Farm Bureau’s praise wasn’t completely lavish. The California Farm Bureau reports a growing labor shortage that is putting the $2.5 billion Imperial Valley vegetable crop at risk, with harvest a month away.

To blame, according to the organization, a broken immigration system that includes increased border enforcement, no viable guest worker program and increased hassles for those trying to cross the border legally. California produces about 90 percent of the nation’s fresh winter produce.

The United Farm Workers labeled Bush’s proposal a “report to deport” program and reiterated its support for AgJOBS, the bill that has been stalled in Congress.

“Most immigrant workers who have been here for years will not take part in a program that means they will be deported after three or six years, UFW said.

“Any immigration proposal needs to have what the AgJOBS bill has: a path to earned legalization, strong protections for imported guest workers, criminal background checks and the ability of workers to cross back and forth across the border without risking their lives.”

Bush’s speeches came a month after he signed a $32 billion homeland security bill that contains large increases for border protection, including 1,000 more border patrol agents.

He seemed to say that stern border security measures have been taken, now let’s work on a process to let workers in.

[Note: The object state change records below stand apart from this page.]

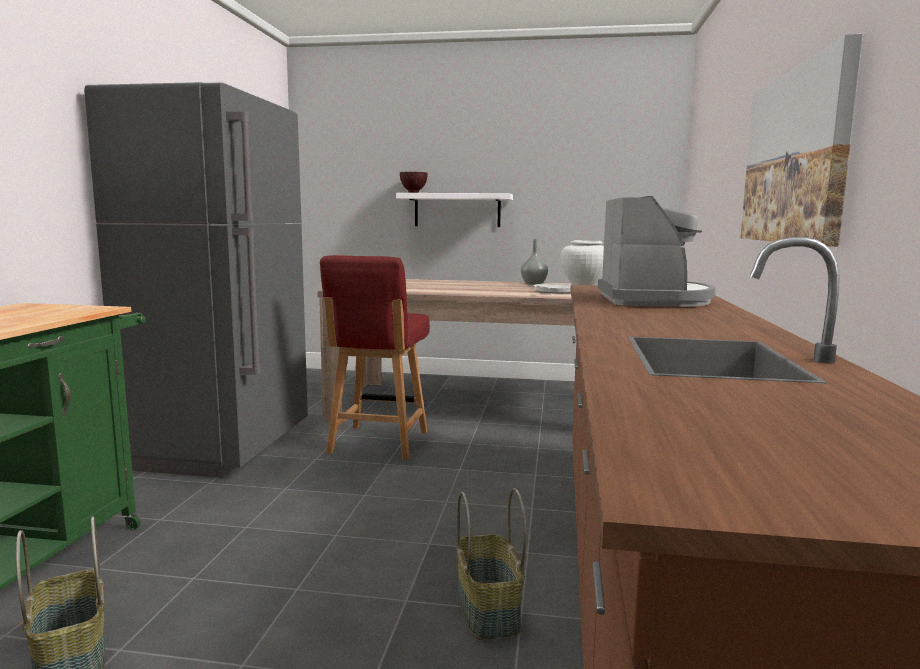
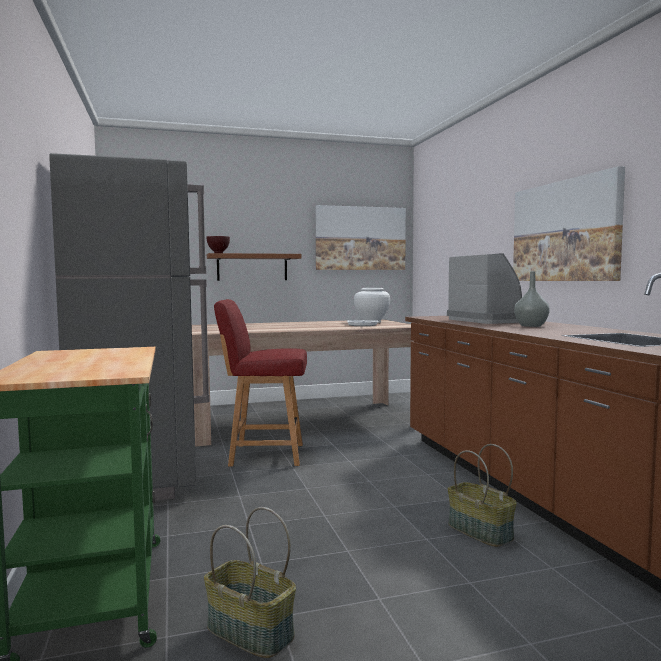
camera: 25 degrees left, 5 degrees down
red chair [320,255,430,460] -> red chair turned 105 degrees clockwise [214,299,307,466]
white shelf [396,193,513,227] -> brown shelf [207,253,301,281]
grey vase [521,239,548,285] -> grey vase moved to [514,271,550,327]
none -> picture [315,205,406,270]

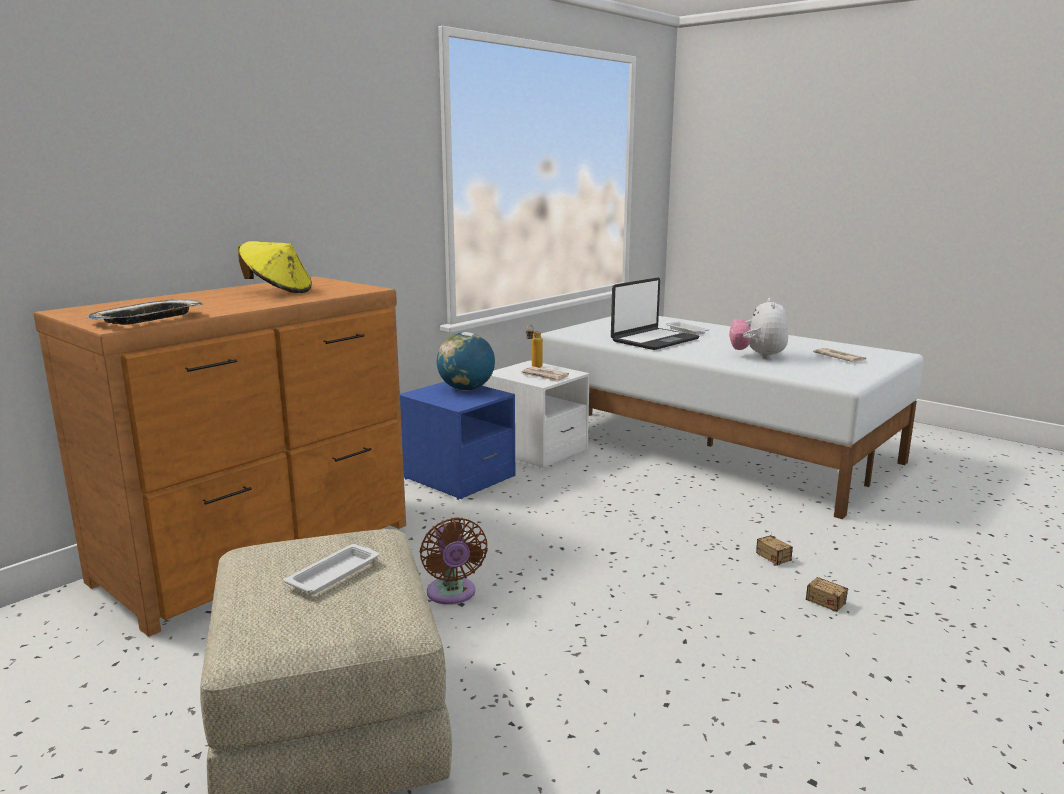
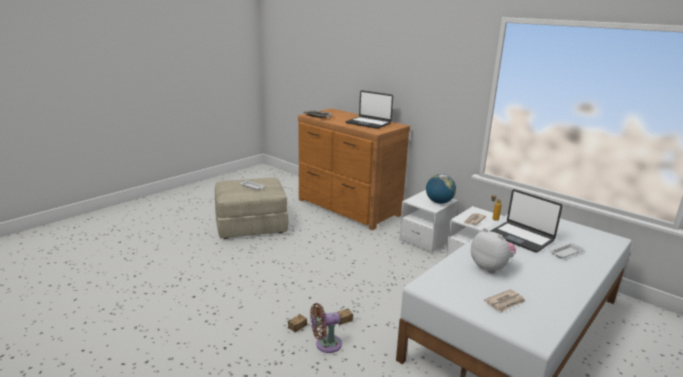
camera: 90 degrees right, 5 degrees up
yellow hat [238,241,312,293] -> laptop [346,90,393,129]
blue nightstand [400,382,515,500] -> white nightstand [399,190,459,253]
brown fan [420,517,488,605] -> brown fan moved to [310,303,342,353]
plush toy [729,298,788,359] -> plush toy turned 45 degrees clockwise [471,228,516,273]

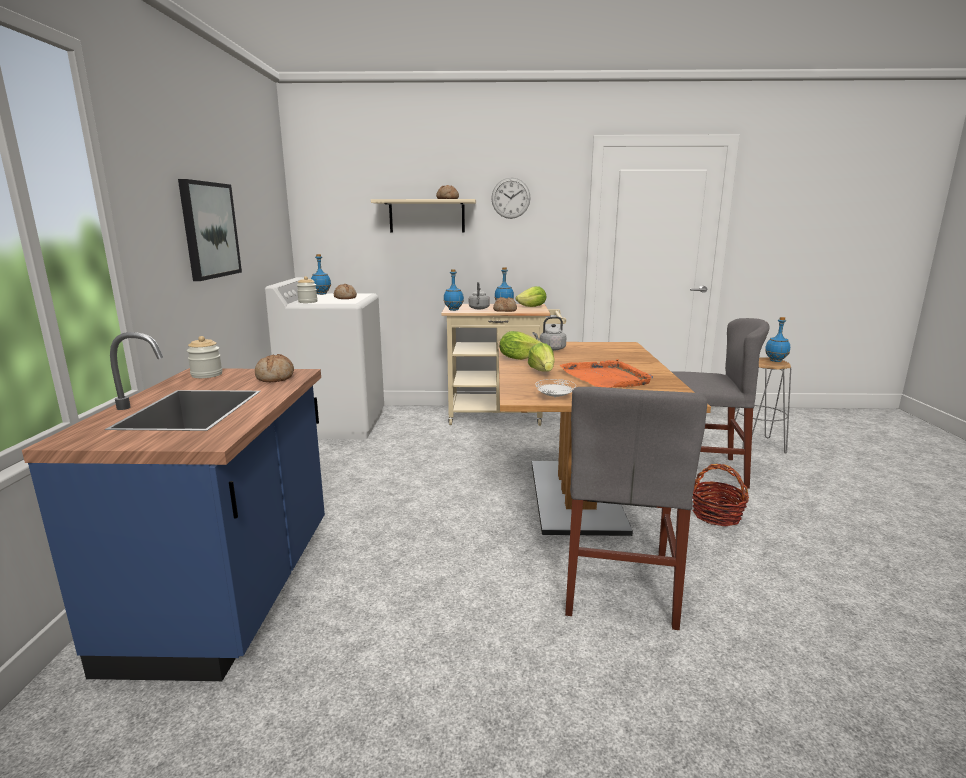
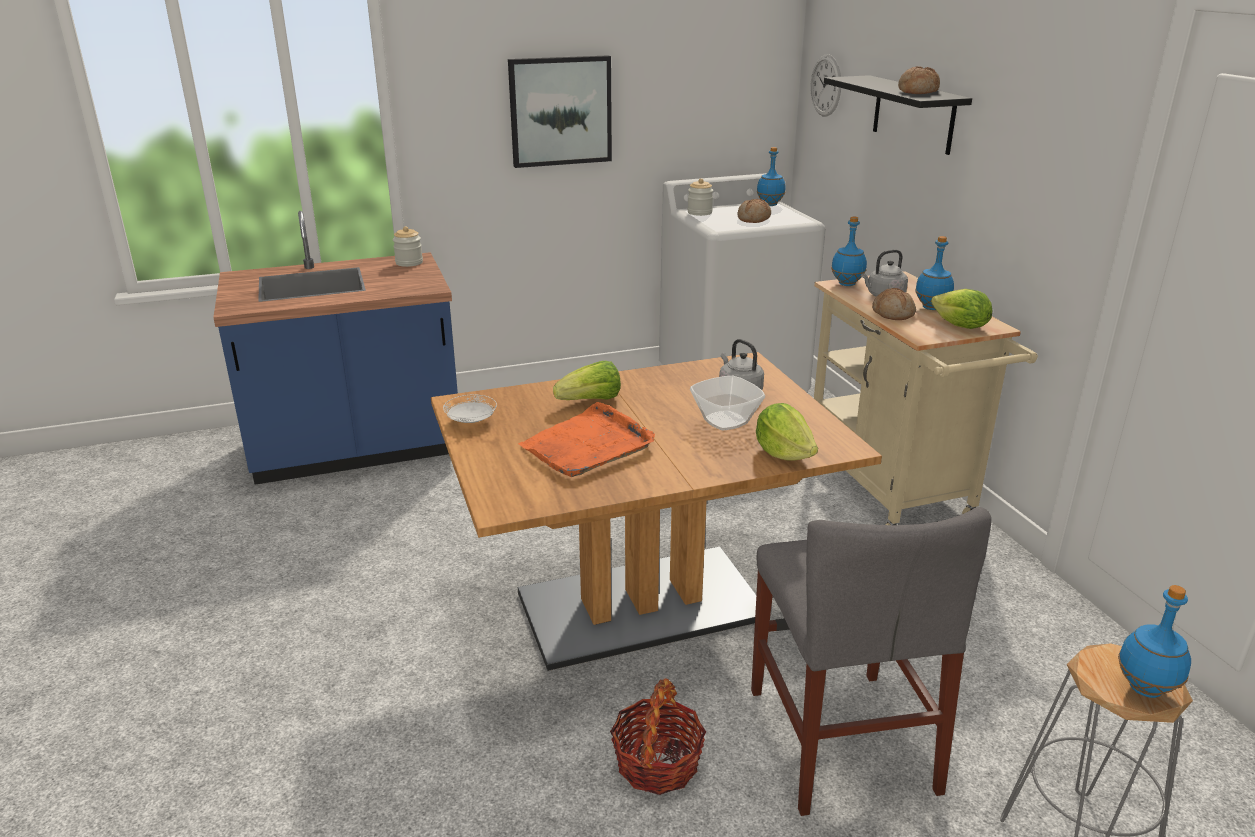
camera: 70 degrees right, 10 degrees up
bread [255,354,294,382] -> none
beige shelf [371,199,476,232] -> black shelf [824,75,972,155]
wall clock [491,178,531,219] -> wall clock moved to [810,55,841,117]
lettuce [499,331,542,360] -> lettuce moved to [756,403,818,461]
grey chair [565,387,708,630] -> none
none -> bowl [690,376,765,430]

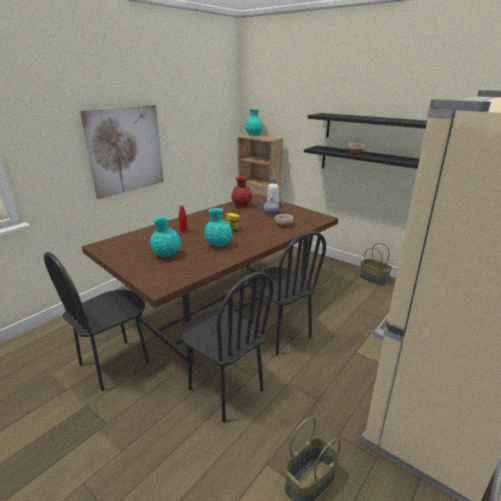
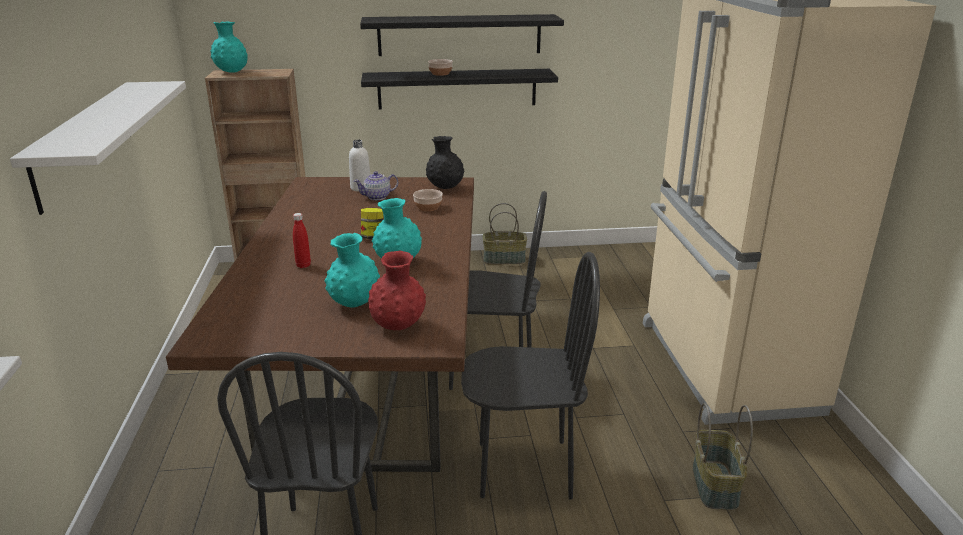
camera: 45 degrees left, 0 degrees up
picture [80,105,164,199] -> white shelf [10,81,186,215]
red vase [231,176,252,206] -> red vase moved to [368,251,426,330]
none -> black vase [426,136,464,189]

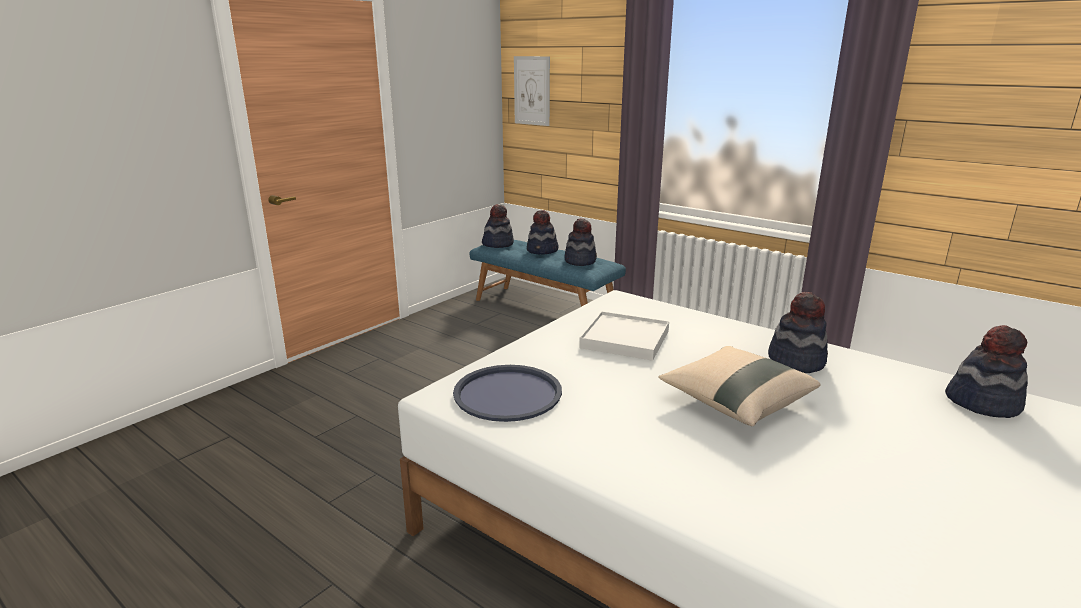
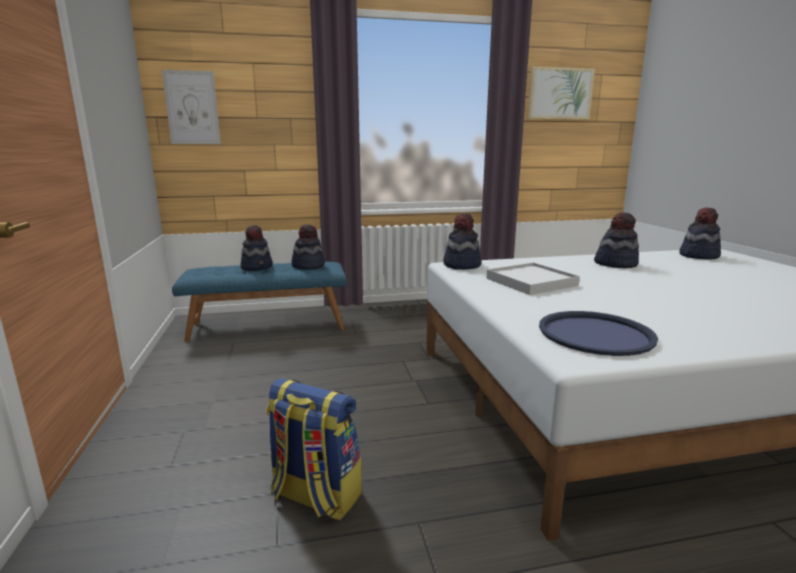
camera: 50 degrees left, 5 degrees down
hat [482,204,514,248] -> hat moved to [443,213,481,270]
beige pillow [659,346,821,426] -> none
none -> backpack [266,378,362,520]
none -> picture [527,66,595,120]

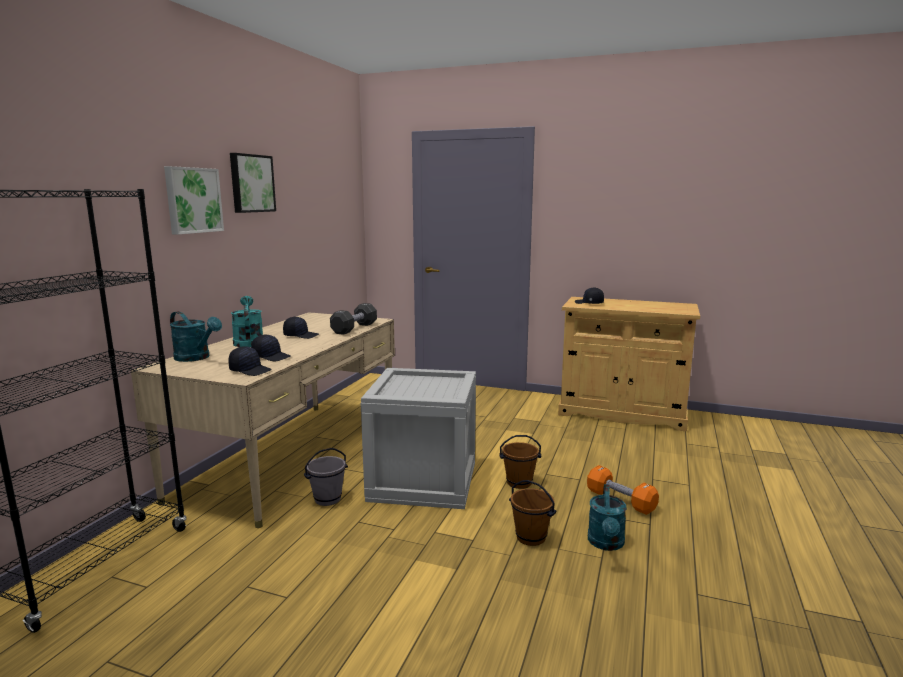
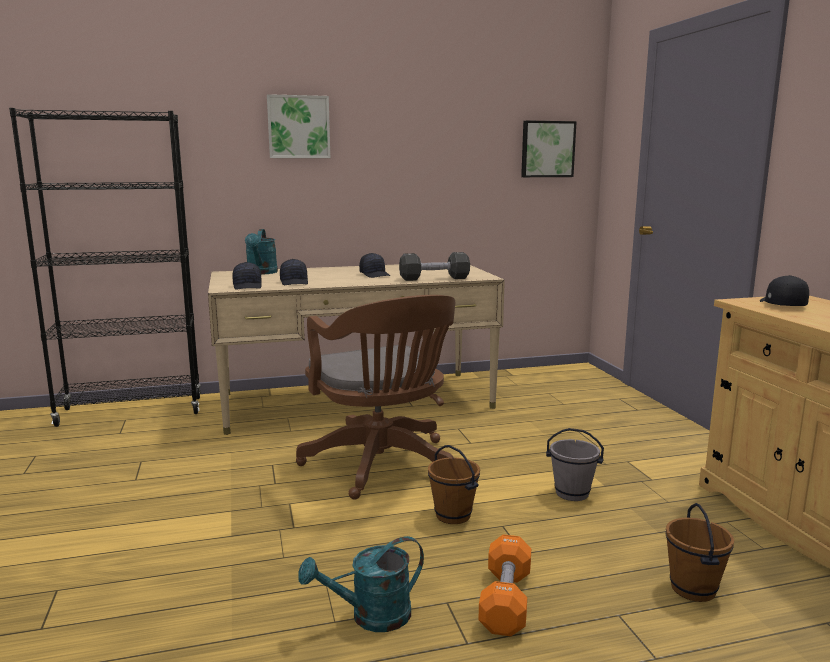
camera: 55 degrees right, 0 degrees up
picture [230,153,276,213] -> picture moved to [521,120,577,177]
turquoise watering can [231,296,263,347] -> none
grey bucket [304,448,348,506] -> grey bucket moved to [546,428,604,501]
crate [361,368,476,509] -> brown office chair [296,295,455,500]
brown bucket [509,480,556,546] -> brown bucket moved to [665,503,734,602]

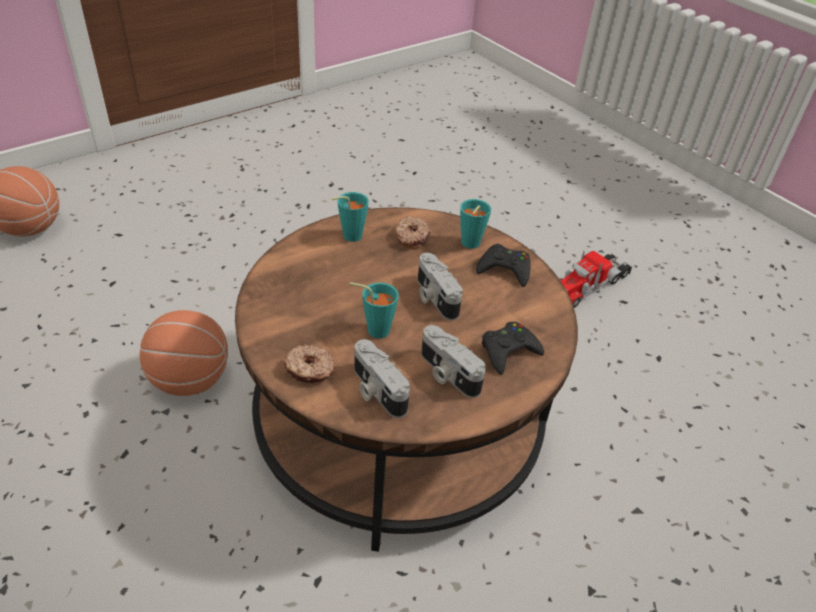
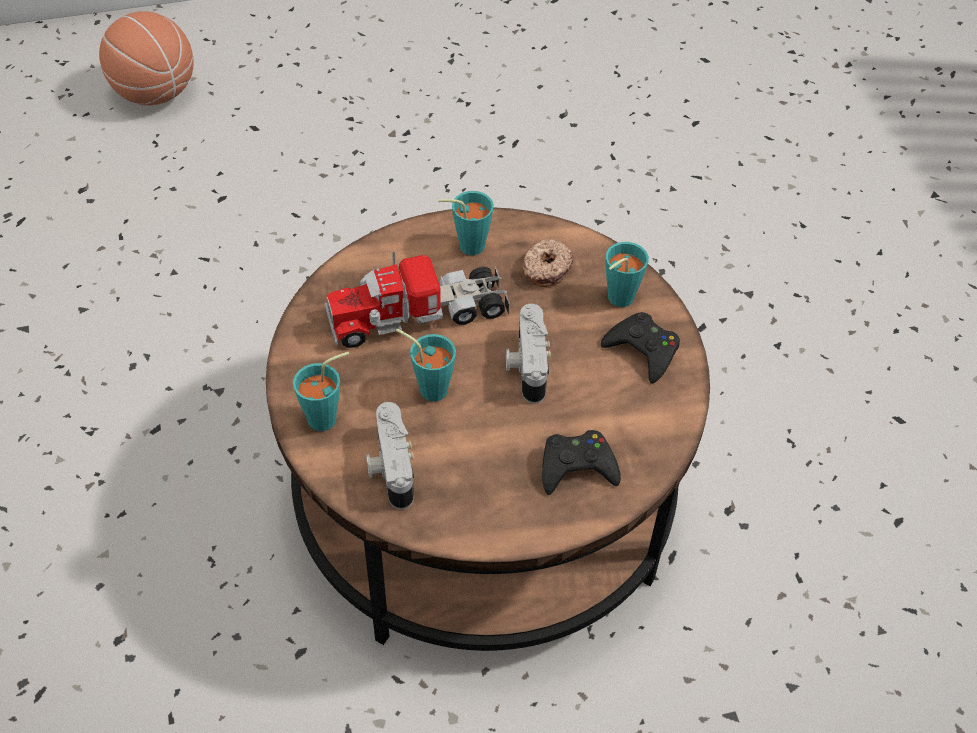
camera: 25 degrees right, 10 degrees up
basketball [140,310,228,396] -> none
donut [283,344,335,383] -> turquoise cup [293,352,349,431]
camera [421,325,486,398] -> none
toy truck [560,251,632,308] -> toy truck moved to [325,251,510,348]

Congress has largely shelved the issue. The Senate has postponed its work on immigration proposals until early next year, partly because lawmakers are divided over the scope of such changes and whether foreigners illegally working in the United States should be allowed to stay.

The president’s plan pairs a guest worker program with border security enforcement, an attempt to satisfy his business supporters, who believe foreign workers help the economy, and his conservative backers, who take a hard line on illegal immigration.

In a speech in Tucson, Ariz., the president aimed his remarks at those conservatives, emphasizing his proposals to secure the border, remove people who enter the country illegally and strengthen enforcement of immigration laws.

Bush has been urging Congress to act on a guest worker program for more than a year. Under his plan, undocumented aliens would be allowed to get three-year work visas. They could extend those for an additional three years, but would then have to return to their home countries for a year to apply for a new work permit.

The guest worker program has met some resistance in Congress, where several bills on the issue have been introduced.

Sen. John McCain, R-Ariz., and Sen. Edward Kennedy, D-Mass., have proposed providing illegal aliens in the United States with visas for up to six years. After that, they must either leave the United States or be in the pipeline for a green card and lawful permanent residency.

Sen. John Cornyn, R-Texas, and Sen. Jon Kyl, R-Ariz., support an alternative proposal that would require illegal aliens to return to their home country to apply for admission under a temporary worker program.

Senate GOP leaders plan to take up legislation early next year that will address a guest worker program. Their counterparts in the House have indicated they want to take up border security first and then move to a guest worker program.